Out of the listing below, copy every line that carries the string "elbow".

◆ Given records ◆
··········

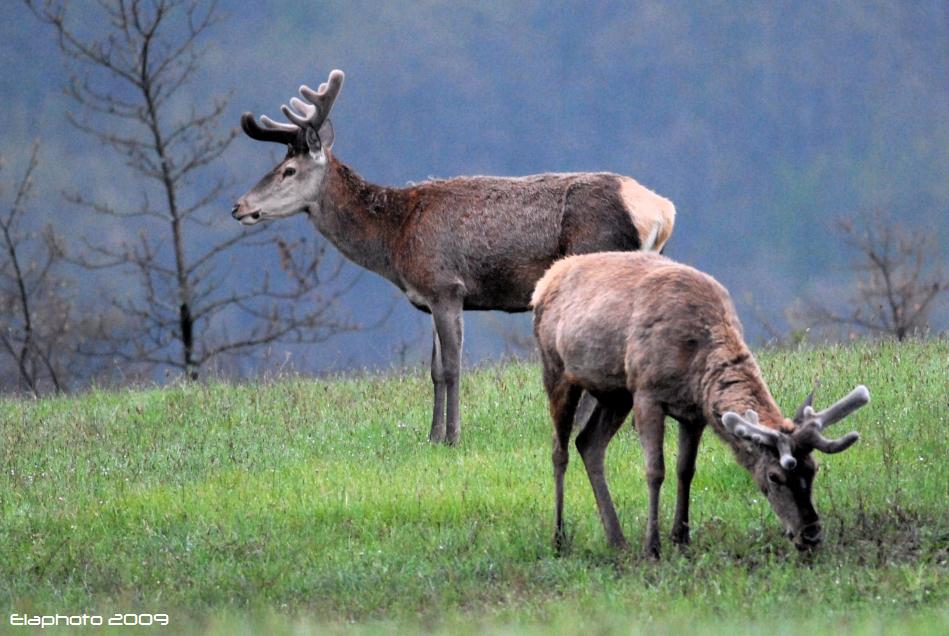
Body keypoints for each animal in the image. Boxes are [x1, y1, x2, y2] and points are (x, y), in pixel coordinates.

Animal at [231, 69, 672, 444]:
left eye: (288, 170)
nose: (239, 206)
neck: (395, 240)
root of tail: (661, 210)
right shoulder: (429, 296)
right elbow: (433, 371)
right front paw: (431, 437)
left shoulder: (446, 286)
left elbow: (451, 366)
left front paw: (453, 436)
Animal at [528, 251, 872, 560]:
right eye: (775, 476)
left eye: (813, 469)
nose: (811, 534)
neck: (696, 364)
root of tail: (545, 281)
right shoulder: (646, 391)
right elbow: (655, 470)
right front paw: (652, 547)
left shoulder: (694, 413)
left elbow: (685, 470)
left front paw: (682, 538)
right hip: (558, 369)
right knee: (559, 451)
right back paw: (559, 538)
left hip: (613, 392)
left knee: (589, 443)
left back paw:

··········

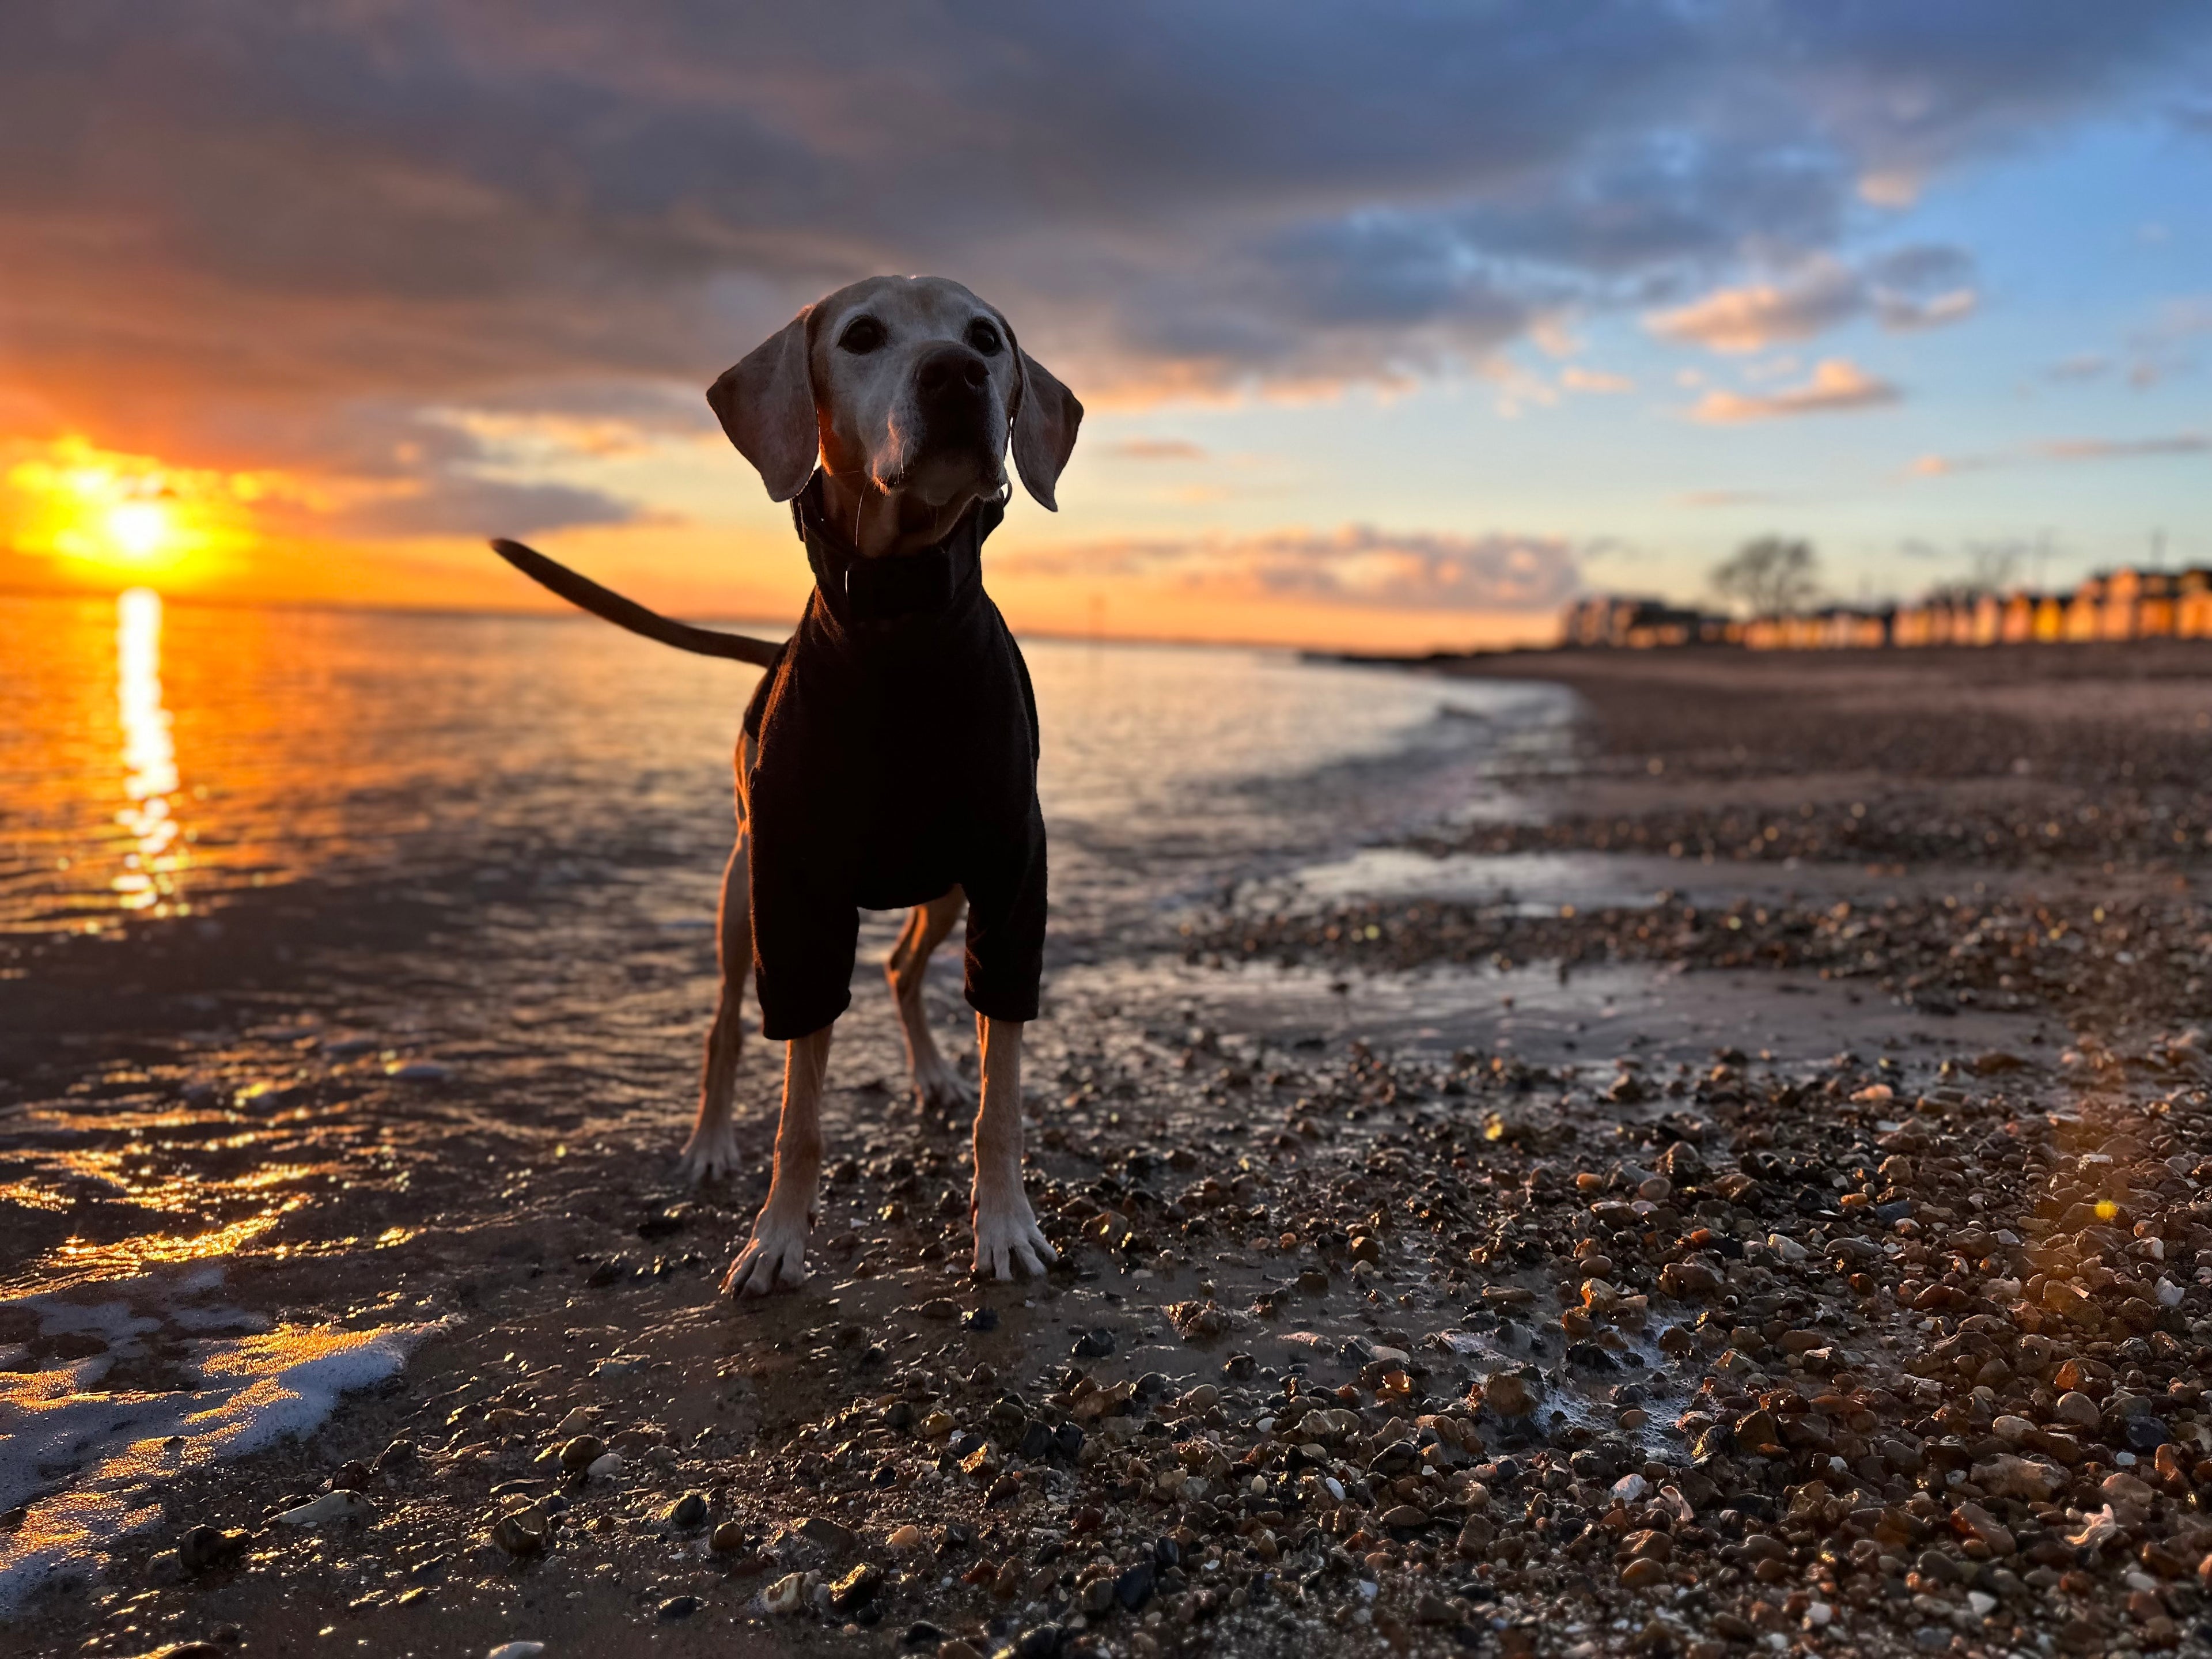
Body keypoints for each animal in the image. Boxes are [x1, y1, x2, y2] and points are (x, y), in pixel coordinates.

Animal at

··········

◆ Expected answer ◆
right elbow: (433, 371)
left elbow: (451, 366)
right elbow: (655, 470)
left elbow: (685, 470)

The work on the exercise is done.